Наслаждение, которое он дарил ей, все росло и росло и наконец стало почти непереносимым. Только тогда Дункан отпустил ее сосок, в последний раз жестко проведя по нему языком. Он поднял голову и снова поцеловал Эвелинду в губы. В прежних его поцелуях, казалось, присутствовали и страсть, и требовательность, но это было ничто по сравнению с тем, что он делал сейчас. Его язык походил на оружие, на меч, вонзающийся в тело врага. И Эвелинда восторженно вступила с ним в поединок.

Его рука возвратилась на ее грудь, ладонь плотно накрыла ее, а большой палец проводил по нежному соску то в одну сторону, то в другую. Горячая волна, копившаяся внизу живота Эвелинды, разлилась по ее бедрам. Она стремительно сжала их и застонала.

Его рука покинула ее грудь, и Эвелинда почувствовала острое сожаление, которое, однако, быстро сменилось сигналом тревоги, когда та самая рука стала продвигаться вверх по ее ноге, поднимая подол сорочки.
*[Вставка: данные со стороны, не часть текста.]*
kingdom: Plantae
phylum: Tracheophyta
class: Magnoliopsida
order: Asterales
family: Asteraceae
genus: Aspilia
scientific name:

Нет, этого Эвелинда уже не могла допустить ни при каких обстоятельствах. Она пронзительно закричала прямо в его губы и немедленно перешла к отчаянному сопротивлению.

Видимо, столь бурная реакция застала Дункана врасплох. Эвелинда точно знала, что он смог бы ее удержать, если бы захотел. Но он не стал этого делать и мгновенно опустил обе руки. Эвелинда соскочила с его колен и отбежала в сторону.

Дункан бросился к ней, но Эвелинда резко отшатнулась и метнулась к своему платью.

— Умоляю вас, сэр, остановитесь, — крикнула она, быстро натягивая его на себя. — Я не должна была делать ничего подобного. Ни единого поцелуя. Я обручена с Дьяволом из Доннехэда. Говорят, у него необузданный нрав и…

Слова застряли у нее в горле, потому что Дункан схватил ее и резко развернул к себе. Эвелинда испугалась, что сейчас он отнимет у нее платье и опять начнет целовать, но вместо этого Дункан потянул платье вниз, помогая Эвелинде одеться. Видимо, упоминание имени ее жениха наконец-то сработало и заставило Дункана одуматься.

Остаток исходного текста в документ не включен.